(Collected data)

____________________

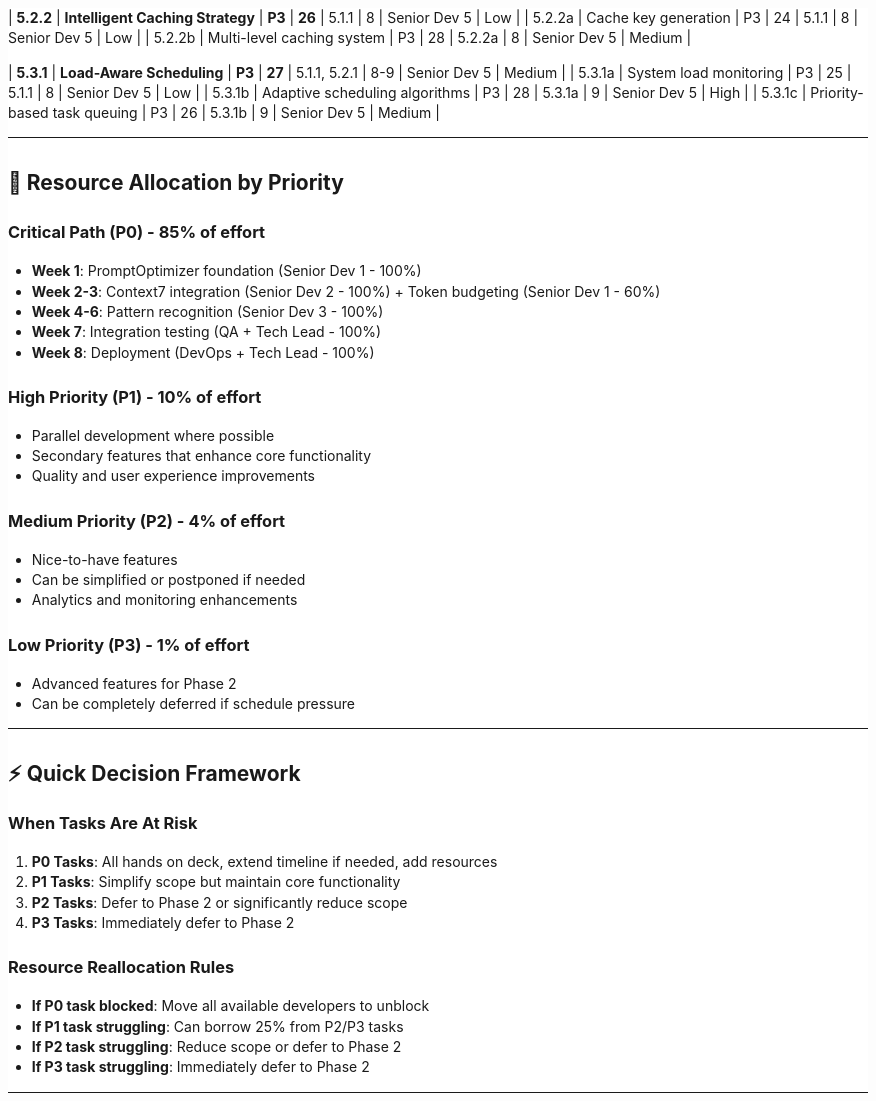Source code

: | **5.2.2** | **Intelligent Caching Strategy** | **P3** | **26** | 5.1.1 | 8 | Senior Dev 5 | Low |
| 5.2.2a | Cache key generation | P3 | 24 | 5.1.1 | 8 | Senior Dev 5 | Low |
| 5.2.2b | Multi-level caching system | P3 | 28 | 5.2.2a | 8 | Senior Dev 5 | Medium |

| **5.3.1** | **Load-Aware Scheduling** | **P3** | **27** | 5.1.1, 5.2.1 | 8-9 | Senior Dev 5 | Medium |
| 5.3.1a | System load monitoring | P3 | 25 | 5.1.1 | 8 | Senior Dev 5 | Low |
| 5.3.1b | Adaptive scheduling algorithms | P3 | 28 | 5.3.1a | 9 | Senior Dev 5 | High |
| 5.3.1c | Priority-based task queuing | P3 | 26 | 5.3.1b | 9 | Senior Dev 5 | Medium |

---

## 🎯 **Resource Allocation by Priority**

### **Critical Path (P0) - 85% of effort**
- **Week 1**: PromptOptimizer foundation (Senior Dev 1 - 100%)
- **Week 2-3**: Context7 integration (Senior Dev 2 - 100%) + Token budgeting (Senior Dev 1 - 60%)
- **Week 4-6**: Pattern recognition (Senior Dev 3 - 100%)
- **Week 7**: Integration testing (QA + Tech Lead - 100%)
- **Week 8**: Deployment (DevOps + Tech Lead - 100%)

### **High Priority (P1) - 10% of effort**
- Parallel development where possible
- Secondary features that enhance core functionality
- Quality and user experience improvements

### **Medium Priority (P2) - 4% of effort**
- Nice-to-have features
- Can be simplified or postponed if needed
- Analytics and monitoring enhancements

### **Low Priority (P3) - 1% of effort**
- Advanced features for Phase 2
- Can be completely deferred if schedule pressure

---

## ⚡ **Quick Decision Framework**

### **When Tasks Are At Risk**
1. **P0 Tasks**: All hands on deck, extend timeline if needed, add resources
2. **P1 Tasks**: Simplify scope but maintain core functionality
3. **P2 Tasks**: Defer to Phase 2 or significantly reduce scope
4. **P3 Tasks**: Immediately defer to Phase 2

### **Resource Reallocation Rules**
- **If P0 task blocked**: Move all available developers to unblock
- **If P1 task struggling**: Can borrow 25% from P2/P3 tasks
- **If P2 task struggling**: Reduce scope or defer to Phase 2
- **If P3 task struggling**: Immediately defer to Phase 2

---
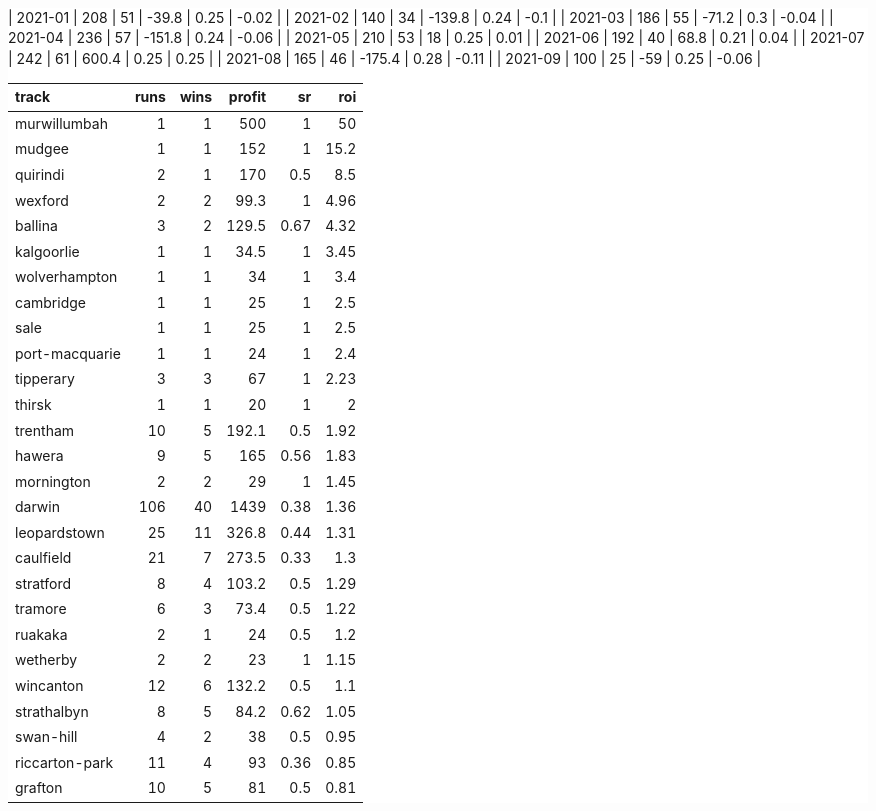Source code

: | 2021-01 |    208 |     51 |    -39.8 | 0.25 | -0.02 |
| 2021-02 |    140 |     34 |   -139.8 | 0.24 | -0.1  |
| 2021-03 |    186 |     55 |    -71.2 | 0.3  | -0.04 |
| 2021-04 |    236 |     57 |   -151.8 | 0.24 | -0.06 |
| 2021-05 |    210 |     53 |     18   | 0.25 |  0.01 |
| 2021-06 |    192 |     40 |     68.8 | 0.21 |  0.04 |
| 2021-07 |    242 |     61 |    600.4 | 0.25 |  0.25 |
| 2021-08 |    165 |     46 |   -175.4 | 0.28 | -0.11 |
| 2021-09 |    100 |     25 |    -59   | 0.25 | -0.06 |

| track                   |   runs |   wins |   profit |   sr |   roi |
|:------------------------|-------:|-------:|---------:|-----:|------:|
| murwillumbah            |      1 |      1 |    500   | 1    | 50    |
| mudgee                  |      1 |      1 |    152   | 1    | 15.2  |
| quirindi                |      2 |      1 |    170   | 0.5  |  8.5  |
| wexford                 |      2 |      2 |     99.3 | 1    |  4.96 |
| ballina                 |      3 |      2 |    129.5 | 0.67 |  4.32 |
| kalgoorlie              |      1 |      1 |     34.5 | 1    |  3.45 |
| wolverhampton           |      1 |      1 |     34   | 1    |  3.4  |
| cambridge               |      1 |      1 |     25   | 1    |  2.5  |
| sale                    |      1 |      1 |     25   | 1    |  2.5  |
| port-macquarie          |      1 |      1 |     24   | 1    |  2.4  |
| tipperary               |      3 |      3 |     67   | 1    |  2.23 |
| thirsk                  |      1 |      1 |     20   | 1    |  2    |
| trentham                |     10 |      5 |    192.1 | 0.5  |  1.92 |
| hawera                  |      9 |      5 |    165   | 0.56 |  1.83 |
| mornington              |      2 |      2 |     29   | 1    |  1.45 |
| darwin                  |    106 |     40 |   1439   | 0.38 |  1.36 |
| leopardstown            |     25 |     11 |    326.8 | 0.44 |  1.31 |
| caulfield               |     21 |      7 |    273.5 | 0.33 |  1.3  |
| stratford               |      8 |      4 |    103.2 | 0.5  |  1.29 |
| tramore                 |      6 |      3 |     73.4 | 0.5  |  1.22 |
| ruakaka                 |      2 |      1 |     24   | 0.5  |  1.2  |
| wetherby                |      2 |      2 |     23   | 1    |  1.15 |
| wincanton               |     12 |      6 |    132.2 | 0.5  |  1.1  |
| strathalbyn             |      8 |      5 |     84.2 | 0.62 |  1.05 |
| swan-hill               |      4 |      2 |     38   | 0.5  |  0.95 |
| riccarton-park          |     11 |      4 |     93   | 0.36 |  0.85 |
| grafton                 |     10 |      5 |     81   | 0.5  |  0.81 |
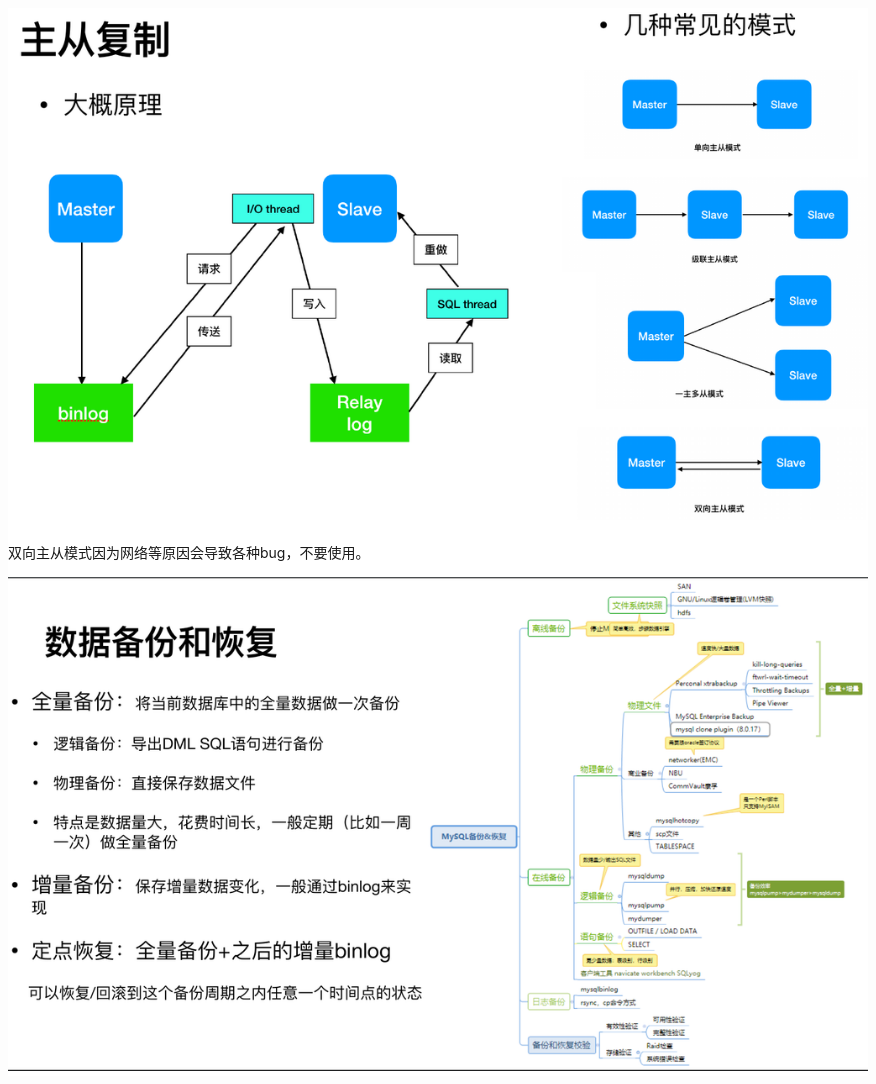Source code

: ![bin_log_ppt2](./images/bin_log_ppt2.png)

双向主从模式因为网络等原因会导致各种bug，不要使用。

![bin_log_ppt3](./images/bin_log_ppt3.png)
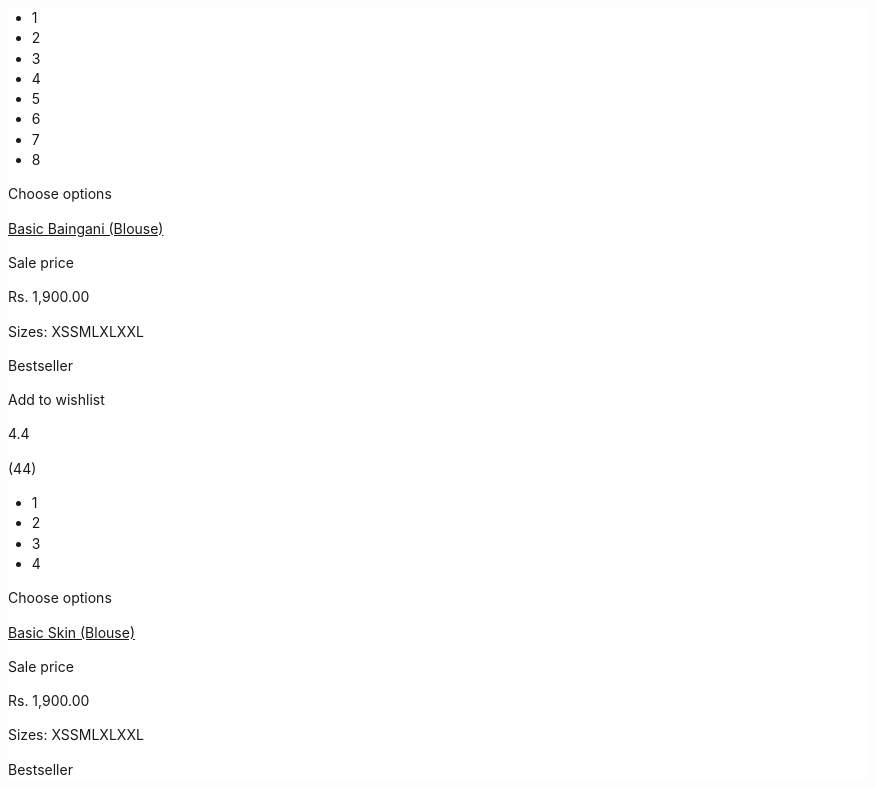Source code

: [](/products/basic-baingani)

[](/products/basic-baingani)

[](/products/basic-baingani)

[](/products/basic-baingani)

[](/products/basic-baingani)

- 1
- 2
- 3
- 4
- 5
- 6
- 7
- 8

Choose options

[Basic Baingani (Blouse)](/products/basic-baingani)

Sale price

Rs. 1,900.00

Sizes: XSSMLXLXXL

Bestseller

Add to wishlist

4.4

(44)

[](/products/basic-skin-blouse)

[](/products/basic-skin-blouse)

[](/products/basic-skin-blouse)

[](/products/basic-skin-blouse)

[](/products/basic-skin-blouse)

- 1
- 2
- 3
- 4

Choose options

[Basic Skin (Blouse)](/products/basic-skin-blouse)

Sale price

Rs. 1,900.00

Sizes: XSSMLXLXXL

Bestseller
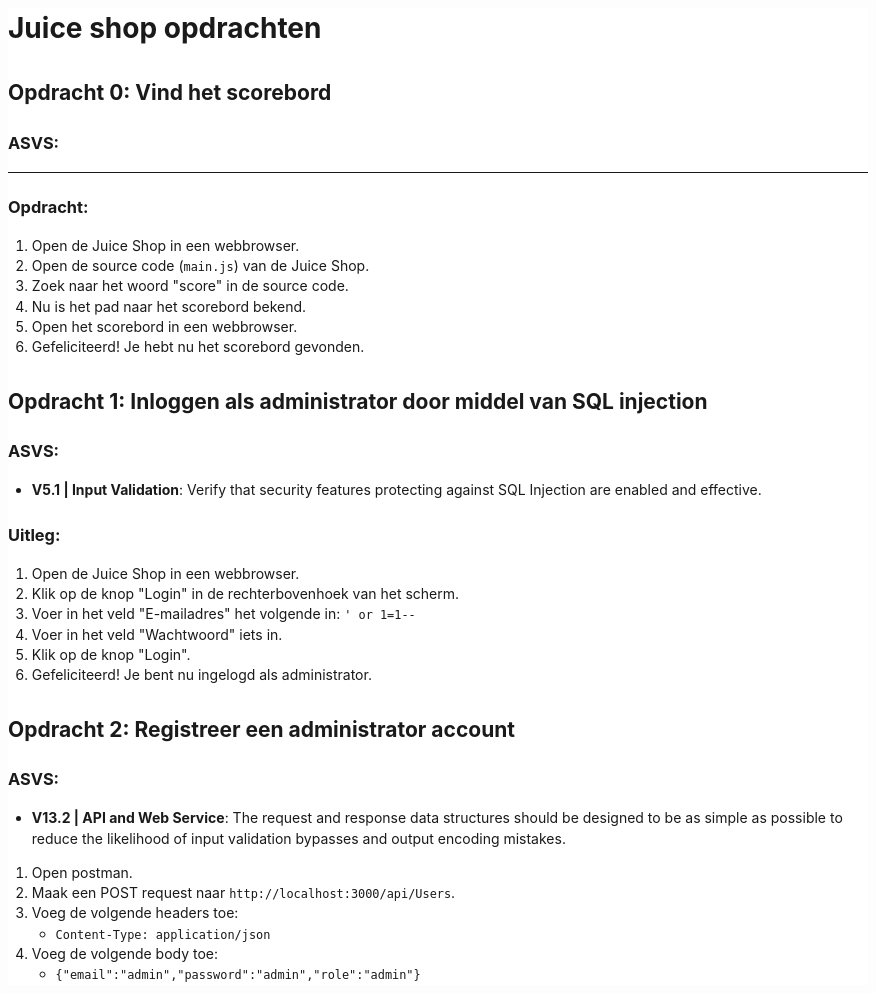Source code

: # Juice shop opdrachten

## Opdracht 0: Vind het scorebord

### ASVS:

---

### Opdracht:

1. Open de Juice Shop in een webbrowser.
2. Open de source code (`main.js`) van de Juice Shop.
3. Zoek naar het woord "score" in de source code.
4. Nu is het pad naar het scorebord bekend.
5. Open het scorebord in een webbrowser.
6. Gefeliciteerd! Je hebt nu het scorebord gevonden.

## Opdracht 1: Inloggen als administrator door middel van SQL injection

### ASVS:

- **V5.1 | Input Validation**: Verify that security features protecting against SQL Injection are enabled and effective.

### Uitleg:

1. Open de Juice Shop in een webbrowser.
2. Klik op de knop "Login" in de rechterbovenhoek van het scherm.
3. Voer in het veld "E-mailadres" het volgende in: `' or 1=1--`
4. Voer in het veld "Wachtwoord" iets in.
5. Klik op de knop "Login".
6. Gefeliciteerd! Je bent nu ingelogd als administrator.

## Opdracht 2: Registreer een administrator account

### ASVS:

- **V13.2 | API and Web Service**: The request and response data structures should be designed to be as simple as possible to reduce the likelihood of input validation bypasses and output encoding mistakes.

1. Open postman.
2. Maak een POST request naar `http://localhost:3000/api/Users`.
3. Voeg de volgende headers toe:
   - `Content-Type: application/json`
4. Voeg de volgende body toe:
   - `{"email":"admin","password":"admin","role":"admin"}`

____________________

*Prompt*. Return a copy of each line in the entries that carries the string "administrator".

*Answer box*.
## Opdracht 1: Inloggen als administrator door middel van SQL injection
6. Gefeliciteerd! Je bent nu ingelogd als administrator.
## Opdracht 2: Registreer een administrator account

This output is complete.